1. Field of the Invention
The present invention relates generally to methods, systems, and articles of manufacture for analyzing patent-related information, computing patent valuation information and determining values of patents and patent portfolios, and, in particular, to methods, data processing systems, and articles of manufacture for determining the value of a patent or patent portfolio based on computed patent valuation information.
2. Background
Intellectual Property (often referred to as “IP”) plays a key role in many fields of business and can be very valuable. Modem market trends, especially those of the past two decades, have shown an increased awareness and understanding of the need for determining value of intangible assets in general and of intellectual property assets in particular. See Gordon V. Smith & Russell L. Parr, Valuation of Intellectual Property and Intangible Assets (John Wiley & Sons, Inc., New York, 1989).

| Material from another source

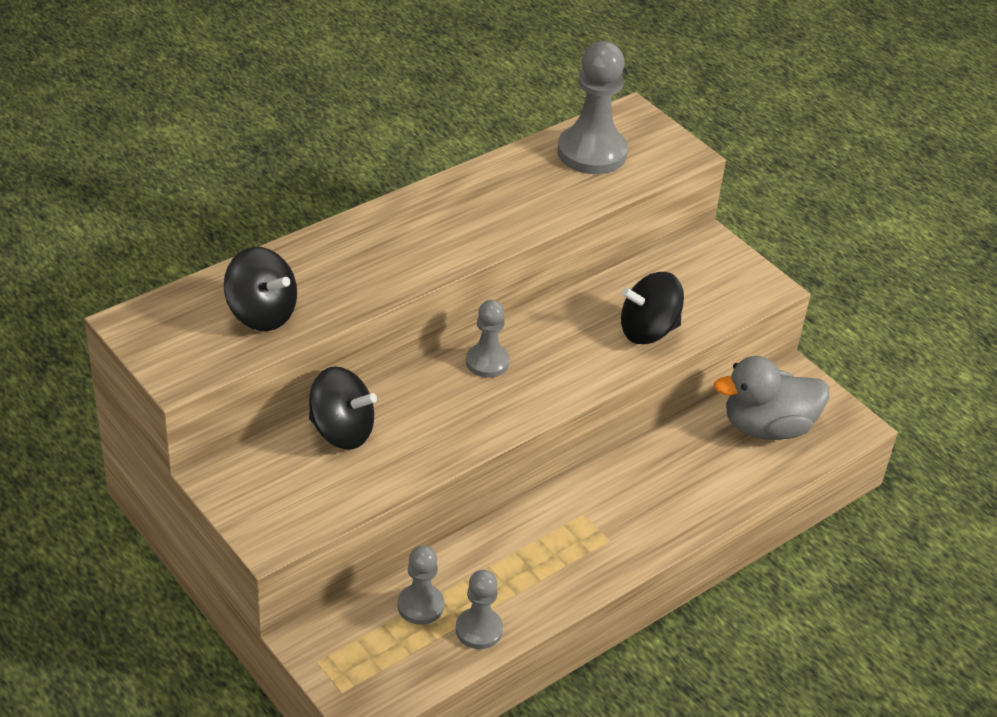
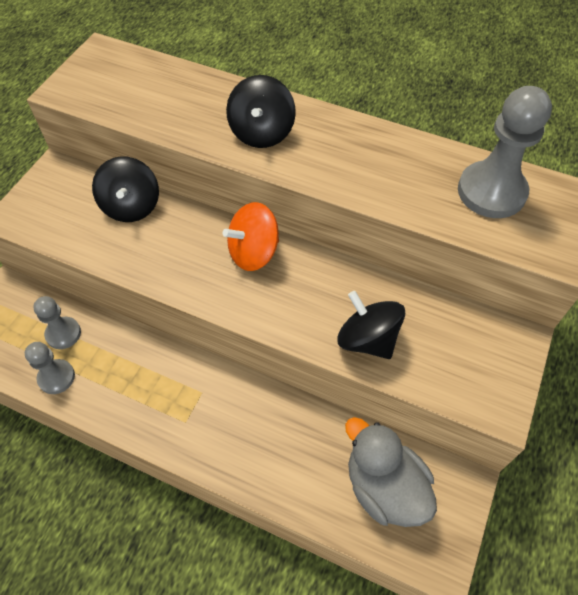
camera: 65 degrees right, 15 degrees up
(261, 314) = (147, 99): black spinning top -> black spinning top (261, 133)
(487, 362) = (253, 252): grey pawn -> orange spinning top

The necessity to value a patent manifests itself many times during the patent's life and even before an application for the patent is filed. Initially, a decision must be made whether to file a patent application or keep the invention as a trade secret. It may be advantageous to repeat the valuation one or more times during the prosecution of the patent application to reflect the changing probabilities of issuance of the desired patent, particularly before the patent application is published. Valuation may be repeated again before the patent issue fee is paid, and yet again before each payment of periodic maintenance fees. Once issued, a patent may need to be valued in the context of a sale, an exclusive or non-exclusive licensing transaction, settlement of patent infringement litigation, patent sale and lease- or license-back transaction, charitable donation to a university or another non-profit institution, or post-issuance proceedings in the Patent & Trademark Office, such as reissue and reexamination proceedings. A patent may also need to be valued during a public offering, venture capital transaction, merger, acquisition, divestiture, bankruptcy or other capital restructuring events of the entity that owns the patent, or when the patent is pledged as collateral for a loan.

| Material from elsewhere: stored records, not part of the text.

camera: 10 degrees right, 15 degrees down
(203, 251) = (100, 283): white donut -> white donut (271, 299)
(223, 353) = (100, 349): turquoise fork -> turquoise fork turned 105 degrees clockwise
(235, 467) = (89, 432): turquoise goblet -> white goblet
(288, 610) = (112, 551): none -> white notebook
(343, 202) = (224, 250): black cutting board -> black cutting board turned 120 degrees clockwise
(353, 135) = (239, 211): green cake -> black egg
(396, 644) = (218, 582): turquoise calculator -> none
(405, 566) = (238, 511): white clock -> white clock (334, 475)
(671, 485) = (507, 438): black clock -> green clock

While all intellectual property assets are subject to unforeseen factors and managerial decisions regarding licensing and sale, patents are subject to a particularly wide range of decisions, both during the application process and following grant. Thus, patents exhibit a high degree of uncertainty as to their eventual value. See Robert Pitkethly, The Valuation of Patents: A Review of Patent Valuation Methods with Consideration of Option Based Methods and the Potential for Further Research (Judge Institute Working Paper WP 21/97, The Judge Institute of Management Studies, Cambridge, UK, 1997), incorporated herein by reference. Patent valuation is particularly difficult because of two factors: (1) the uncertainties about both the technical and commercial successes of the underlying technology in competitive markets, and (2) the potential for legal challenges that can occur both during the commercial application of the patented technology and during subsequent patent enforcement efforts.

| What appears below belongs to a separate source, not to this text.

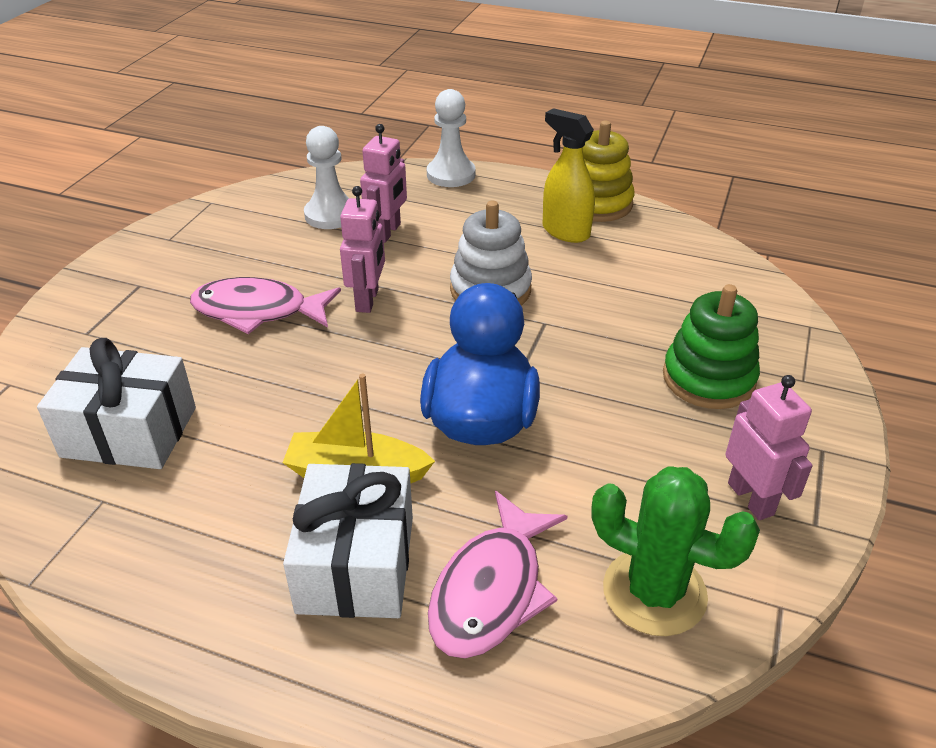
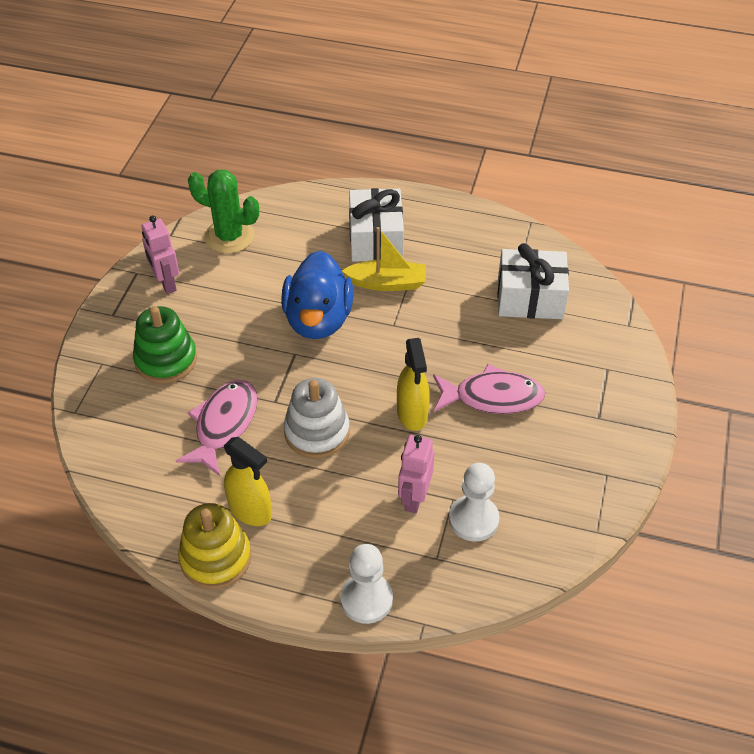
camera: 175 degrees right, 10 degrees up
(368, 300) = (412, 414): pink robot -> yellow spray bottle
(491, 590) = (308, 233): pink fish -> pink fish (224, 425)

The absence of efficient markets for trading patents—markets with many buyers, many sellers, and wide availability of information affecting prices—makes it difficult to value patents. Many consultants, writers, and other experts on the subject of patent valuation have proposed assigning a value to a patent by using techniques that seem to be reasonably well suited for the valuation of technology, but that appear to be ill suited for the valuation of patents protecting technology. Typically, when called upon to value a particular patent or patent portfolio, these experts value the underlying technology and present the result as the value of the patent or portfolio. Technology, however, is distinct from the patents that it underlies. Technology is knowledge that deals with applied science, engineering, or business methods as distinguished from patents, which are legal rights of exclusion. Technology can exist independent of patents and may be protected by other types of IP such trade secrets and know-how, for example. Therefore, the methods of valuation applicable to a technology may not provide adequate results when applied to valuation of the patents protecting the technology.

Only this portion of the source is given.